We lined up our cars for comparison's sake and let Mike have a thorough walk-around. "It's big," he said of the new car. The contrast is striking when you see the two cars together. Compared with the '70 model, the '09 looks taller and bulkier. Still, the dimensions are all there and look right. Most people we've talked to say the Challenger is the best looking of all the retro-new cars (Mustang, Challenger, and Camaro). It's true to its heritage without trying too hard to look stylish. Mike especially liked the gas cap on the new car, which we were relieved to discover was actually made from aluminum and not cheap, chromed plastic.

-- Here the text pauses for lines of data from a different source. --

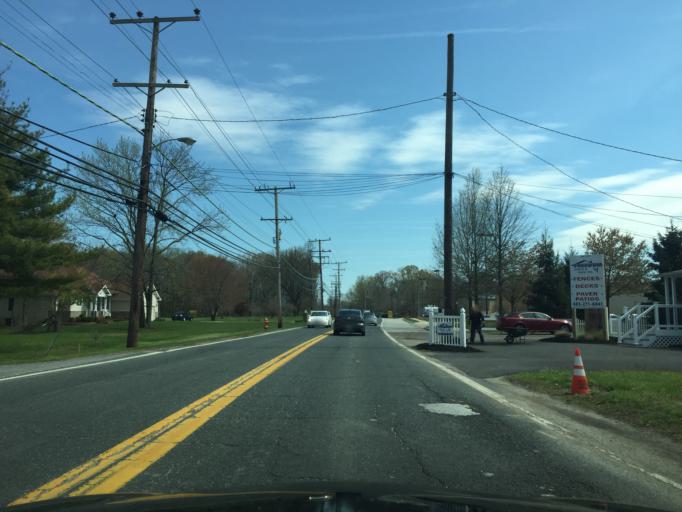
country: US
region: Maryland
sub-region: Baltimore County
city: Middle River
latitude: 39.3001
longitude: -76.4370
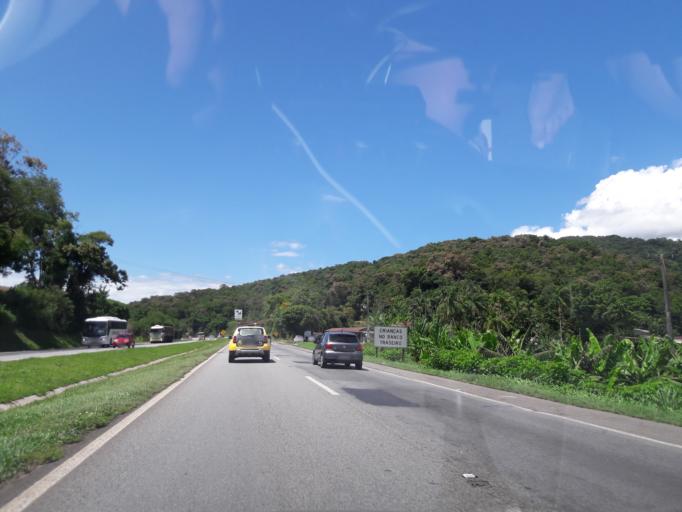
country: BR
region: Parana
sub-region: Antonina
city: Antonina
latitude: -25.5445
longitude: -48.7798
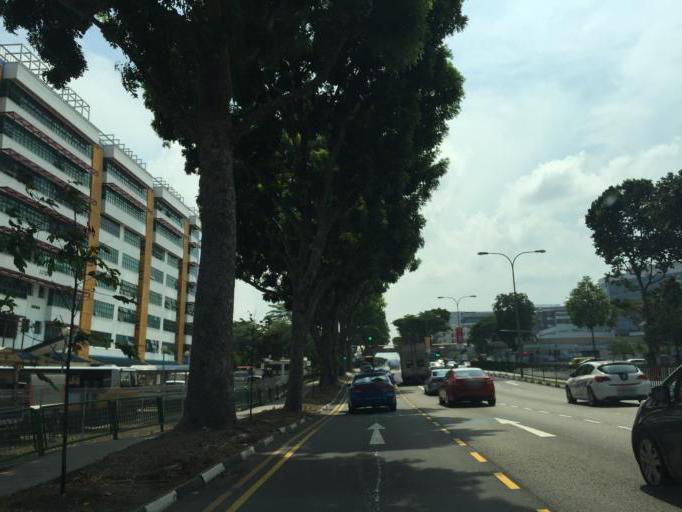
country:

The differences are much greater inside the car. "The seats are so different-very comfortable," Mike commented. Indeed, the SRT8's seats are a pleasant place to spend a lot of time. They are comfortable but still supportive enough to hold you in place during cornering. Not so much with the 'Cuda, however, "My sister calls the '70 the organ donor car," referring to the relatively flat, low-backed, vinyl-upholstered, and lightly padded buckets in his 'Cuda.

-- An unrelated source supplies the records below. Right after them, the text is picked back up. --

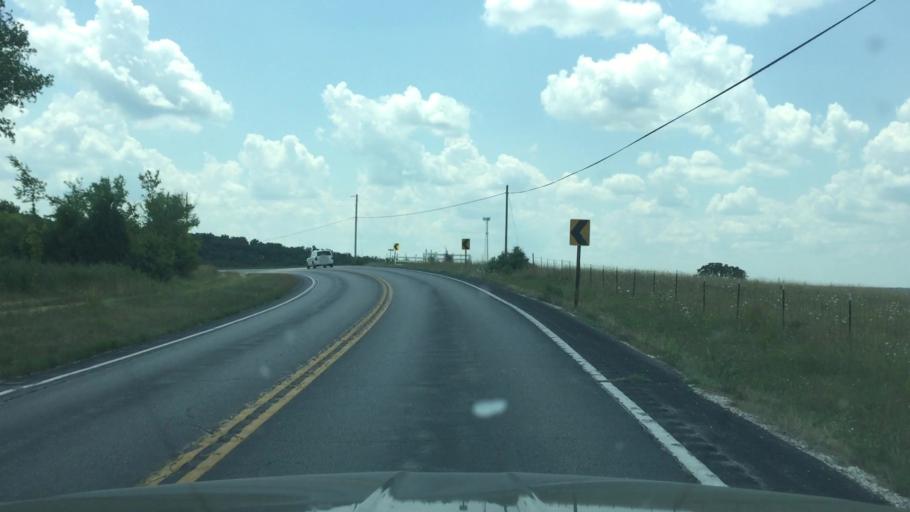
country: US
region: Missouri
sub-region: Miller County
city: Tuscumbia
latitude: 38.1020
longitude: -92.4987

Time behind the wheel reveals even more differences. Mike was impressed with the car's controls: "The shifter has such short throws. In the '70, I feel like I'm rowing a boat. This had very smooth acceleration. The engine feels good. I don't think it's as fast as my car, but it doesn't feel as big and heavy as it looks. I could get used to this. Ten minutes into the thing, and I'm already enjoying it more than I thought I would." Pretty strong praise, we'd say. Still, would he buy one? He was not sure. He liked his '70 because it felt more raw-it was more of an experience to drive. "I want something with a little more personality," he said. "You feel everything with the 'Cuda. There's no question which gear you're in. It squeaks and rattles, you're turning 3,500 rpm at 65 mph, and there's no radio. Even if there was, I wouldn't be able to hear it."

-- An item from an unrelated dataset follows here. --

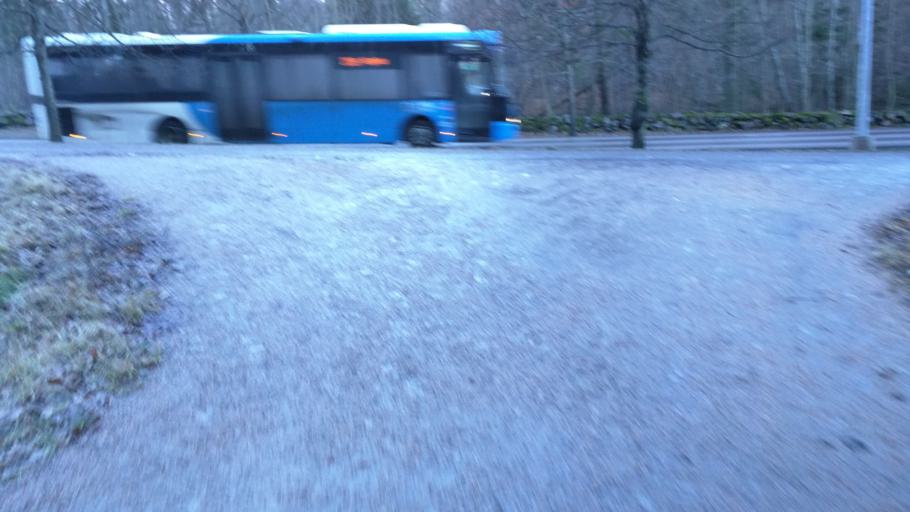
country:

Seeking yet another opinion, we met up with Scott Wagner, owner of a '71 383 Challenger and a '68 Barracuda with a 318. He's been a self-described Mopar-or-no-car guy since 1979, owning and racing several vintage cars in the last two decades. Though he's never bought a new car, he had some extra money saved up and was considering buying one of the new Challengers. Scott was impressed with the looks of the car but echoed Mike's comments on the size of the '09 versus his '71, saying the new car looks a little thick in the middle. After a few minutes behind the wheel, Scott said he thought it would be faster. "It doesn't feel like a 13-second car." We should say here that Scott also rides sport bikes and he admitted that most cars feel slow to him. He was impressed with the ride, however. "It's quiet, it rides great, and the handling is great," he remarked as we blasted down a curvy freeway offramp. "It doesn't drive big," he said, agreeing with Mike's assessment that though heavy at more than 4,100 pounds, the car doesn't feel like a barge lumbering down the road.

So would he buy one? He wasn't so sure, either, repeating several times that he had expected the car to feel faster. He felt that if he were to buy a new Challenger, he'd probably opt for the less expensive R/T and invest in a supercharger. Spoken like a true car crafter.